Below, we will load the Datasets into our `data-asset/bronze` folder.

This seeds our **bronze** layer, which has raw, unprocessed datasets. Keeping these is valuable as it allows us to reprocess data if our methods change, and helps with auditing and troubleshooting.

In [11]:
# Download latest version of the dataset from kaggle, for each dataset
for dataset_name in DATASET_NAMES:

    # Clear downloads cache if present, to ensure we are getting fresh data
    # This helps ensure we are getting consistent results across different machines
    if CLEAR_CACHE and os.path.exists(os.path.join(os.path.expanduser("~"), ".cache/kagglehub/datasets", dataset_name)):
        print("Cache found. Deleting cache...")
        subprocess.run(["rm", "-rf", os.path.join(os.path.expanduser("~"), ".cache/kagglehub/datasets", dataset_name)])
 
    # Download the dataset from kaggle
    temp = kagglehub.dataset_download("aaronschlegel/austin-animal-center-shelter-intakes-and-outcomes")
    print("Downloaded dataset files in temp path:", temp)
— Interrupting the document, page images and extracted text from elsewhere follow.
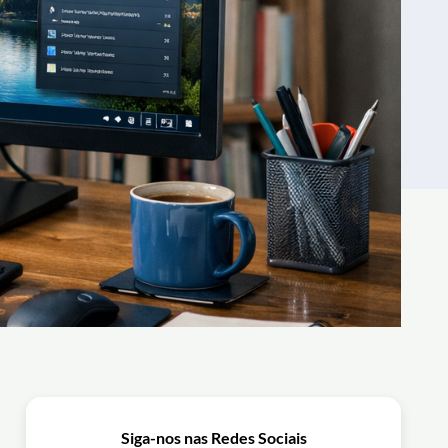
Siga-nos nas Redes Sociais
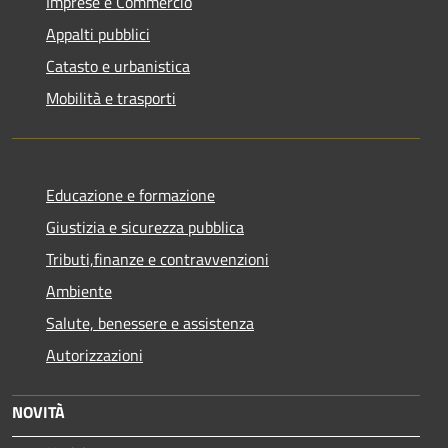
Imprese e Commercio
Appalti pubblici
Catasto e urbanistica
Mobilità e trasporti
Educazione e formazione
Giustizia e sicurezza pubblica
Tributi,finanze e contravvenzioni
Ambiente
Salute, benessere e assistenza
Autorizzazioni
NOVITÀ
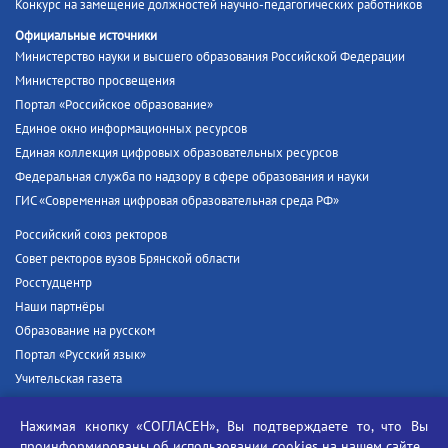
Конкурс на замещение должностей научно-педагогических работников
Официальные источники
Министерство науки и высшего образования Российской Федерации
Министерство просвещения
Портал «Российское образование»
Единое окно информационных ресурсов
Единая коллекция цифровых образовательных ресурсов
Федеральная служба по надзору в сфере образования и науки
ГИС «Современная цифровая образовательная среда РФ»
Российский союз ректоров
Совет ректоров вузов Брянской области
Росстудцентр
Наши партнёры
Образование на русском
Портал «Русский язык»
Учительская газета
Российская академия наук
Нажимая кнопку «СОГЛАСЕН», Вы подтверждаете то, что Вы
Единый портал государственных услуг
проинформированы об
использовании cookies
на нашем сайте.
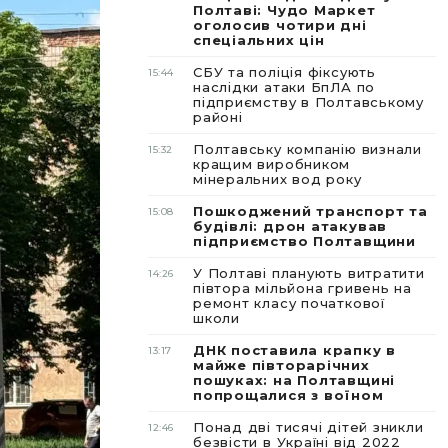
Полтаві: Чудо Маркет
оголосив чотири дні
спеціальних цін
СБУ та поліція фіксують
15:44
наслідки атаки БпЛА по
підприємству в Полтавському
районі
Полтавську компанію визнали
15:32
кращим виробником
мінеральних вод року
Пошкоджений транспорт та
15:08
будівлі: дрон атакував
підприємство Полтавщини
У Полтаві планують витратити
14:26
півтора мільйона гривень на
ремонт класу початкової
школи
ДНК поставила крапку в
13:17
майже півторарічних
пошуках: на Полтавщині
попрощалися з воїном
Понад дві тисячі дітей зникли
12:46
безвісти в Україні від 2022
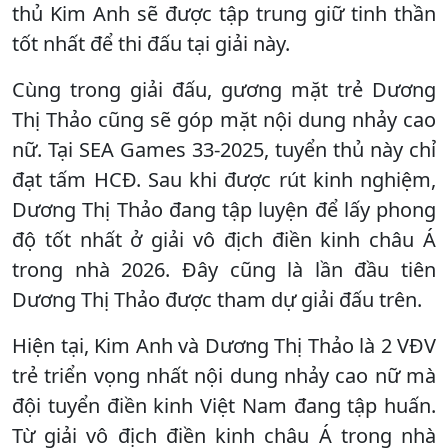
thủ Kim Anh sẽ được tập trung giữ tinh thần
tốt nhất để thi đấu tại giải này.
Cùng trong giải đấu, gương mặt trẻ Dương
Thị Thảo cũng sẽ góp mặt nội dung nhảy cao
nữ. Tại SEA Games 33-2025, tuyển thủ này chỉ
đạt tấm HCĐ. Sau khi được rút kinh nghiệm,
Dương Thị Thảo đang tập luyện để lấy phong
độ tốt nhất ở giải vô địch điền kinh châu Á
trong nhà 2026. Đây cũng là lần đầu tiên
Dương Thị Thảo được tham dự giải đấu trên.
Hiện tại, Kim Anh và Dương Thị Thảo là 2 VĐV
trẻ triển vọng nhất nội dung nhảy cao nữ mà
đội tuyển điền kinh Việt Nam đang tập huấn.
Từ giải vô địch điền kinh châu Á trong nhà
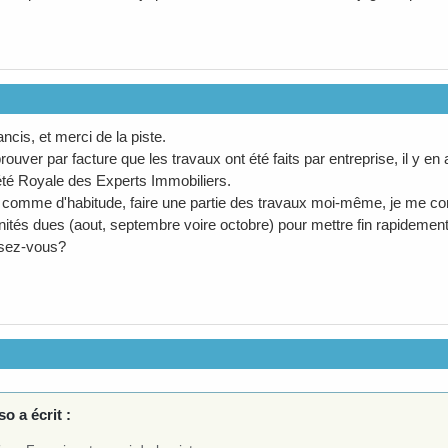
ncis, et merci de la piste.
prouver par facture que les travaux ont été faits par entreprise, il y 
été Royale des Experts Immobiliers.
, comme d'habitude, faire une partie des travaux moi-même, je me cont
ités dues (aout, septembre voire octobre) pour mettre fin rapidement 
sez-vous?
o a écrit :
    # Move the dataset files to the current working directory. Create the directory if it does not exist
    data_dir = f"{DATA_DIRECTORY}/bronze/{dataset_name}"
    if not os.path.exists(data_dir):
        os.makedirs(data_dir)
        print(f"Created directory {data_dir}.")

    for file in os.listdir(temp):
        os.rename(os.path.join(temp, file), os.path.join(os.path.relpath("."), data_dir, file))
        print(f"Moved {file} to current working directory in bronze.")

Downloading from https://www.kaggle.com/api/v1/datasets/download/aaronschlegel/austin-animal-center-shelter-intakes-and-outcomes?dataset_version_number=1...


100%|██████████| 9.25M/9.25M [00:00<00:00, 15.5MB/s]

Extracting files...





Downloaded dataset files in temp path: /Users/mariamckay/.cache/kagglehub/datasets/aaronschlegel/austin-animal-center-shelter-intakes-and-outcomes/versions/1
Created directory data-assets/bronze/data-assets/Dallas_Animal_Shelter_Data_Fiscal_Year_2023_-_2025_20250516.csv.
Moved aac_intakes_outcomes.csv to current working directory in bronze.
Moved aac_intakes.csv to current working directory in bronze.
Moved aac_outcomes.csv to current working directory in bronze.